▶ _Your goal_: Your answer should hold the data exactly as given, minus any picture.

(Stored data)
..........
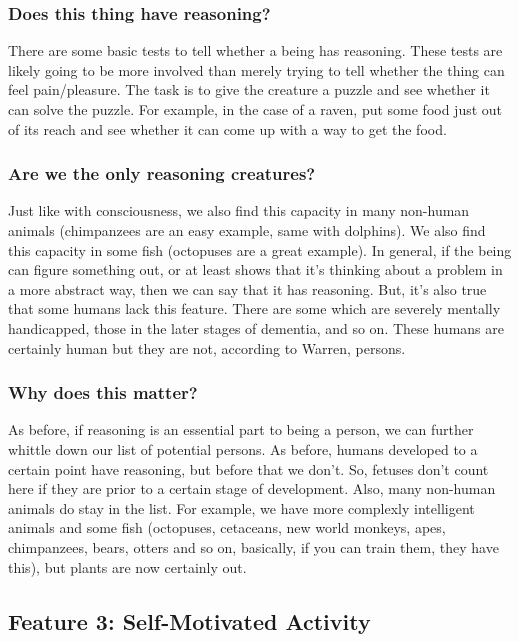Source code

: \subsubsection{Does this thing have reasoning?}

There are some basic tests to tell whether a being has reasoning. These tests are likely going to be more involved than merely trying to tell whether the thing can feel pain/pleasure. The task is to give the creature a puzzle and see whether it can solve the puzzle. For example, in the case of a raven, put some food just out of its reach and see whether it can come up with a way to get the food.  

\subsubsection{Are we the only reasoning creatures?}

Just like with consciousness, we also find this capacity in many non-human animals (chimpanzees are an easy example, same with dolphins). We also find this capacity in some fish (octopuses are a great example). In general, if the being can figure something out, or at least shows that it's thinking about a problem in a more abstract way, then we can say that it has reasoning. But, it's also true that some humans lack this feature. There are some which are severely mentally handicapped, those in the later stages of dementia, and so on. These humans are certainly human but they are not, according to Warren, persons.

\subsubsection{Why does this matter?}

As before, if reasoning is an essential part to being a person, we can further whittle down our list of potential persons. As before, humans developed to a certain point have reasoning, but before that we don't. So, fetuses don't count here if they are prior to a certain stage of development. Also, many non-human animals do stay in the list. For example, we have more complexly intelligent animals and some fish (octopuses, cetaceans, new world monkeys, apes, chimpanzees, bears, otters and so on, basically, if you can train them, they have this), but plants are now certainly out. 

\subsection{Feature 3: Self-Motivated Activity}

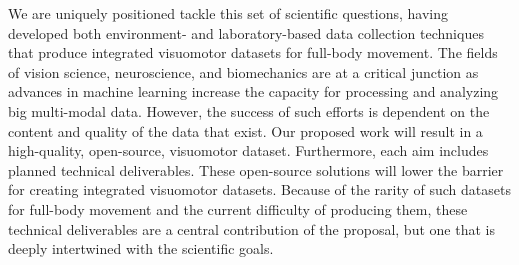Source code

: We are uniquely positioned tackle this set of scientific questions, having developed both environment- and laboratory-based data collection techniques that produce integrated visuomotor datasets for full-body movement.  The fields of vision science, neuroscience, and biomechanics are at a critical junction as advances in machine learning increase the capacity for processing and analyzing big multi-modal data.  However, the success of such efforts is dependent on the content and quality of the data that exist.  Our proposed work will result in a high-quality, open-source, visuomotor dataset.  Furthermore, each aim includes planned technical deliverables.  These open-source solutions will lower the barrier for creating integrated visuomotor datasets. Because of the rarity of such datasets for full-body movement and the current difficulty of producing them, these technical deliverables are a central contribution of the proposal, but one that is deeply intertwined with the scientific goals.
..........
▶ _Solution below_:
Source code

: \subsubsection{Does this thing have reasoning?}

There are some basic tests to tell whether a being has reasoning. These tests are likely going to be more involved than merely trying to tell whether the thing can feel pain/pleasure. The task is to give the creature a puzzle and see whether it can solve the puzzle. For example, in the case of a raven, put some food just out of its reach and see whether it can come up with a way to get the food.  

\subsubsection{Are we the only reasoning creatures?}

Just like with consciousness, we also find this capacity in many non-human animals (chimpanzees are an easy example, same with dolphins). We also find this capacity in some fish (octopuses are a great example). In general, if the being can figure something out, or at least shows that it's thinking about a problem in a more abstract way, then we can say that it has reasoning. But, it's also true that some humans lack this feature. There are some which are severely mentally handicapped, those in the later stages of dementia, and so on. These humans are certainly human but they are not, according to Warren, persons.

\subsubsection{Why does this matter?}

As before, if reasoning is an essential part to being a person, we can further whittle down our list of potential persons. As before, humans developed to a certain point have reasoning, but before that we don't. So, fetuses don't count here if they are prior to a certain stage of development. Also, many non-human animals do stay in the list. For example, we have more complexly intelligent animals and some fish (octopuses, cetaceans, new world monkeys, apes, chimpanzees, bears, otters and so on, basically, if you can train them, they have this), but plants are now certainly out. 

\subsection{Feature 3: Self-Motivated Activity}

Source code

: We are uniquely positioned tackle this set of scientific questions, having developed both environment- and laboratory-based data collection techniques that produce integrated visuomotor datasets for full-body movement.  The fields of vision science, neuroscience, and biomechanics are at a critical junction as advances in machine learning increase the capacity for processing and analyzing big multi-modal data.  However, the success of such efforts is dependent on the content and quality of the data that exist.  Our proposed work will result in a high-quality, open-source, visuomotor dataset.  Furthermore, each aim includes planned technical deliverables.  These open-source solutions will lower the barrier for creating integrated visuomotor datasets. Because of the rarity of such datasets for full-body movement and the current difficulty of producing them, these technical deliverables are a central contribution of the proposal, but one that is deeply intertwined with the scientific goals.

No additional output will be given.